--- DATA EXTRACT ---
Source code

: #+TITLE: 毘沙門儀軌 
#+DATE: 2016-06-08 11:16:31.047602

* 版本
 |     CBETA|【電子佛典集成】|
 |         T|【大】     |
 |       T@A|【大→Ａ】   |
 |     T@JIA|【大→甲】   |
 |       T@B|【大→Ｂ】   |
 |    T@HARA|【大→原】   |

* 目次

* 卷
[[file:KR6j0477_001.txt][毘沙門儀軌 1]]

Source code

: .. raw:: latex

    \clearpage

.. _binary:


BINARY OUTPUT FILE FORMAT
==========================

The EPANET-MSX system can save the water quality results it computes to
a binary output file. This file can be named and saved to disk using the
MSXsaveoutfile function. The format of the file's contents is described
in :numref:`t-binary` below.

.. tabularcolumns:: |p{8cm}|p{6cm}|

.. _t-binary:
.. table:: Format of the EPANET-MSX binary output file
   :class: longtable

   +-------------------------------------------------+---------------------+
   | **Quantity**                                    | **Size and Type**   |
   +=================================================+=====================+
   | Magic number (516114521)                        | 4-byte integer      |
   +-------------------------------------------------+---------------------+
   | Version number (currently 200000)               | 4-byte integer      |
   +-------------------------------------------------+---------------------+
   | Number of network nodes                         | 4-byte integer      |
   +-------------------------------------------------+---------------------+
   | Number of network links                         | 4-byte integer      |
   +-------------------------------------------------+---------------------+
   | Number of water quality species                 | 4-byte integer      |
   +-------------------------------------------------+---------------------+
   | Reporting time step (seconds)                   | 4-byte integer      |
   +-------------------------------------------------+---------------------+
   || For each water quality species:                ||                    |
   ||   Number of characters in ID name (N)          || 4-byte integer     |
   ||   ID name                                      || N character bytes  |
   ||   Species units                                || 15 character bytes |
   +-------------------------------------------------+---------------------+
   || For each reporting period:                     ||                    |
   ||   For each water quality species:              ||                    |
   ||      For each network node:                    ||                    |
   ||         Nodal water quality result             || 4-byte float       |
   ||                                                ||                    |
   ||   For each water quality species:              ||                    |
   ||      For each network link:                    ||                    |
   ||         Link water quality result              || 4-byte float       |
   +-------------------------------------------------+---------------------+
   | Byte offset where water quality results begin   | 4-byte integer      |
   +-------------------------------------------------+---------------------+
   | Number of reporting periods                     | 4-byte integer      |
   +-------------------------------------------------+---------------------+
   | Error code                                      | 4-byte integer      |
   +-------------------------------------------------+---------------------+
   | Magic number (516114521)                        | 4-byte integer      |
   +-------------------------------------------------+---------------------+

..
---
→ EXERCISE DIRECTIONS: Print the records once more, exactly as written.

→ TASK SOLUTION:
Source code

: #+TITLE: 毘沙門儀軌 
#+DATE: 2016-06-08 11:16:31.047602

* 版本
 |     CBETA|【電子佛典集成】|
 |         T|【大】     |
 |       T@A|【大→Ａ】   |
 |     T@JIA|【大→甲】   |
 |       T@B|【大→Ｂ】   |
 |    T@HARA|【大→原】   |

* 目次

* 卷
[[file:KR6j0477_001.txt][毘沙門儀軌 1]]

Source code

: .. raw:: latex

    \clearpage

.. _binary:


BINARY OUTPUT FILE FORMAT
==========================

The EPANET-MSX system can save the water quality results it computes to
a binary output file. This file can be named and saved to disk using the
MSXsaveoutfile function. The format of the file's contents is described
in :numref:`t-binary` below.

.. tabularcolumns:: |p{8cm}|p{6cm}|

.. _t-binary:
.. table:: Format of the EPANET-MSX binary output file
   :class: longtable

   +-------------------------------------------------+---------------------+
   | **Quantity**                                    | **Size and Type**   |
   +=================================================+=====================+
   | Magic number (516114521)                        | 4-byte integer      |
   +-------------------------------------------------+---------------------+
   | Version number (currently 200000)               | 4-byte integer      |
   +-------------------------------------------------+---------------------+
   | Number of network nodes                         | 4-byte integer      |
   +-------------------------------------------------+---------------------+
   | Number of network links                         | 4-byte integer      |
   +-------------------------------------------------+---------------------+
   | Number of water quality species                 | 4-byte integer      |
   +-------------------------------------------------+---------------------+
   | Reporting time step (seconds)                   | 4-byte integer      |
   +-------------------------------------------------+---------------------+
   || For each water quality species:                ||                    |
   ||   Number of characters in ID name (N)          || 4-byte integer     |
   ||   ID name                                      || N character bytes  |
   ||   Species units                                || 15 character bytes |
   +-------------------------------------------------+---------------------+
   || For each reporting period:                     ||                    |
   ||   For each water quality species:              ||                    |
   ||      For each network node:                    ||                    |
   ||         Nodal water quality result             || 4-byte float       |
   ||                                                ||                    |
   ||   For each water quality species:              ||                    |
   ||      For each network link:                    ||                    |
   ||         Link water quality result              || 4-byte float       |
   +-------------------------------------------------+---------------------+
   | Byte offset where water quality results begin   | 4-byte integer      |
   +-------------------------------------------------+---------------------+
   | Number of reporting periods                     | 4-byte integer      |
   +-------------------------------------------------+---------------------+
   | Error code                                      | 4-byte integer      |
   +-------------------------------------------------+---------------------+
   | Magic number (516114521)                        | 4-byte integer      |
   +-------------------------------------------------+---------------------+

..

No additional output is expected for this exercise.